Раздав вместе с Лупьяненко бумагу взводу, Игорь вновь принялся за свой автомат. На этот раз Тищенко от души обернул ершик толстым слоем бумаги, да так, что шомпол едва вошел в ствол. Но после нескольких вращательных движений бумага слетела и застряла внутри автомата. Тищенко испугался, что не сможет достать ее назад, и быстро вынул шомпол. Но страх оказался напрасным — сняв ершик, Игорь довольно легко повыковыривал куски грязной, сбившейся в комки бумаги. Разобрав автомат, Тищенко прочистил все его внутренности. Но все же при тщательном протирании на бумаге всякий раз выступали едва заметные, предательские пятнышки грязи и смазки. «Если платком проверят, то точно скажут, что автомат грязный», — подумал Игорь и спросил у Лупьяненко:

— Слушай, как ты думаешь — Гришневич, в самом деле, может проверить носовым платком или просто пугает?

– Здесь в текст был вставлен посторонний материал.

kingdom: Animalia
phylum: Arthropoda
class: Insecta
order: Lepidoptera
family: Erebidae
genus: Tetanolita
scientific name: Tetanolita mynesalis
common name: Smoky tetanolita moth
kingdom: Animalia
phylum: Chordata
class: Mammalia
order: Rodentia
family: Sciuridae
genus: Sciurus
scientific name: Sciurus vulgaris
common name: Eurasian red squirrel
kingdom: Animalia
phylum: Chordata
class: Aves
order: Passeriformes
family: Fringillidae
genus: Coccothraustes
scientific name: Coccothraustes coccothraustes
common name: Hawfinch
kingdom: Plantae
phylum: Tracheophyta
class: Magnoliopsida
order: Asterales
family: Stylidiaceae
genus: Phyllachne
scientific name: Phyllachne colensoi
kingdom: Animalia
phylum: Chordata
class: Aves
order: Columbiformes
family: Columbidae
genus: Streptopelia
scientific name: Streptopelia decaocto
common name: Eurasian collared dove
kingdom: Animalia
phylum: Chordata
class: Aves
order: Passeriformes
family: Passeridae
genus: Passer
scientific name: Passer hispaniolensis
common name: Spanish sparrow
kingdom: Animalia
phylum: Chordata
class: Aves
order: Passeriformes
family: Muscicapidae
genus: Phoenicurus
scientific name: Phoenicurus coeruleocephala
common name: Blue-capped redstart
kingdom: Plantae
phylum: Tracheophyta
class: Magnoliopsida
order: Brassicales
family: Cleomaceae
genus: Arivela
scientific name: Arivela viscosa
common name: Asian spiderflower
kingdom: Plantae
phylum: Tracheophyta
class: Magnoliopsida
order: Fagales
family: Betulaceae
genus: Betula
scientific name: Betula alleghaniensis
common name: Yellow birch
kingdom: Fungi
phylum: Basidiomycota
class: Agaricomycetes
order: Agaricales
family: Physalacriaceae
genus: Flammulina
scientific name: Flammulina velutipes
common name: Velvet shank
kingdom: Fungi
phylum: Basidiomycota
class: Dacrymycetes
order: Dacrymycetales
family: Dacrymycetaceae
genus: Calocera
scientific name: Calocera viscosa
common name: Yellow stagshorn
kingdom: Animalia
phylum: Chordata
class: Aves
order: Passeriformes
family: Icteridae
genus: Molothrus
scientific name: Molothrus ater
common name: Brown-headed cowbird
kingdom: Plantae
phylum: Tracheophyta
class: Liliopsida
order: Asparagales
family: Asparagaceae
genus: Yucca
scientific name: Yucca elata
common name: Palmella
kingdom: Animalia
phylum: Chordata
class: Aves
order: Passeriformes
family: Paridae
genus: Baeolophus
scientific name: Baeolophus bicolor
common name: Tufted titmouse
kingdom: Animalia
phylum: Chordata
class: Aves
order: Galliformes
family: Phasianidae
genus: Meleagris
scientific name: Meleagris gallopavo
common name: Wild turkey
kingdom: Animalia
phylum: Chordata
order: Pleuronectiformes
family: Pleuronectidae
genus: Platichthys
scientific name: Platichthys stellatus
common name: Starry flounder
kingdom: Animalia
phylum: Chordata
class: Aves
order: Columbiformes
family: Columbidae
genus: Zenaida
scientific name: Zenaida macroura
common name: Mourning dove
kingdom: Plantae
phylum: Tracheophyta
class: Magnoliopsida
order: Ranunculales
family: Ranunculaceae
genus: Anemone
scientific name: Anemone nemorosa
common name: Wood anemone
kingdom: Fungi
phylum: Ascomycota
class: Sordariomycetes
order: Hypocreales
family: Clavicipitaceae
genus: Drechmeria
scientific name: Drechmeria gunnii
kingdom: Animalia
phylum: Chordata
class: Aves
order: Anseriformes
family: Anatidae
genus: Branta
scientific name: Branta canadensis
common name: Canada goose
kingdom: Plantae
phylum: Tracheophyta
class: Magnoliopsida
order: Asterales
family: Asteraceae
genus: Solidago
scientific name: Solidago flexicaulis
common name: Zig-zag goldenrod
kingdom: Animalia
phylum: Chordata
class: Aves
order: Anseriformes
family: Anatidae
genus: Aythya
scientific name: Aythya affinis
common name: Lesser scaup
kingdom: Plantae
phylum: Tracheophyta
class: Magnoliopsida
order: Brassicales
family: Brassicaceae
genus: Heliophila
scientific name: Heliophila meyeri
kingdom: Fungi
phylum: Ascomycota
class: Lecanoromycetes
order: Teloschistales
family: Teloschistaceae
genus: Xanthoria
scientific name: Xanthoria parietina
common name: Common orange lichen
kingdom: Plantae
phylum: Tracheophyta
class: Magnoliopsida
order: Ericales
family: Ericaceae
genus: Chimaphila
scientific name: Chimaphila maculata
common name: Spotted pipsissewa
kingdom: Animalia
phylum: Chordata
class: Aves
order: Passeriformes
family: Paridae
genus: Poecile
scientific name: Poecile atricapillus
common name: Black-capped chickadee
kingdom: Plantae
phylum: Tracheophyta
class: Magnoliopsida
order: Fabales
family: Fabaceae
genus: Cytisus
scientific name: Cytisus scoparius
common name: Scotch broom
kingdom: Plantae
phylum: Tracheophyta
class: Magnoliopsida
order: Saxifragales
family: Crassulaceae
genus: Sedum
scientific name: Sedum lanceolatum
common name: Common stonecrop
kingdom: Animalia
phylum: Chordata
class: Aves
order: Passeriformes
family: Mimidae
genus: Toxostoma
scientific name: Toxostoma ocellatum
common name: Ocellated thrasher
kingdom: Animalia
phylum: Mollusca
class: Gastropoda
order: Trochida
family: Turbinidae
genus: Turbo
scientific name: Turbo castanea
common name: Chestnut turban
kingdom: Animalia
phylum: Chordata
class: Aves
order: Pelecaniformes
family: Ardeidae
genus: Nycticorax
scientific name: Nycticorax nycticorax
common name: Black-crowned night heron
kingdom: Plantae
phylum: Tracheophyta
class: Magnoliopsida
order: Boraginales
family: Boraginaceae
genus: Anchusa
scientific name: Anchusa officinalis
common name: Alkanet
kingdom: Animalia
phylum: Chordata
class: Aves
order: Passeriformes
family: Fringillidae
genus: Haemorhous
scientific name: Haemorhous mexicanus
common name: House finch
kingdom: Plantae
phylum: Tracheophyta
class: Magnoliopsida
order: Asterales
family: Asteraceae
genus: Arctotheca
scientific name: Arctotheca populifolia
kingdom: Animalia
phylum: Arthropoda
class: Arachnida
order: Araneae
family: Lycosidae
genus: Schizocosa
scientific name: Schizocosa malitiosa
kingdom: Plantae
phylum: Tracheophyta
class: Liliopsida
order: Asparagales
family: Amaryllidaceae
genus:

— А я почем знаю, что ему в голову придет. Стукнет моча — и проверит!

— Неужели ему платка не жалко?

— Вот дурак! Так ведь он не своим будет проверять, а возьмет у кого-нибудь.

— А если ни у кого платка не будет?

— Тогда подшиву чью-нибудь возьмет. Например, твою — у тебя материала много.

Слова Лупьяненко показались Игорю вполне убедительными, и он с неприятным предчувствием ожидал прихода Гришневича. Но вместо Гришневича пришел Шорох:

— Справились?

— Так точно, вроде бы справились, — ответил за всех Стопов.

— Проверять будем?

Проверки никто не хотел, но вслух об этом говорить было глупо, и курсанты промолчали.

— Што прытихли? Наверна нада праверыть. Тыщэнка, Валик и Сашын — ка мне с автаматами!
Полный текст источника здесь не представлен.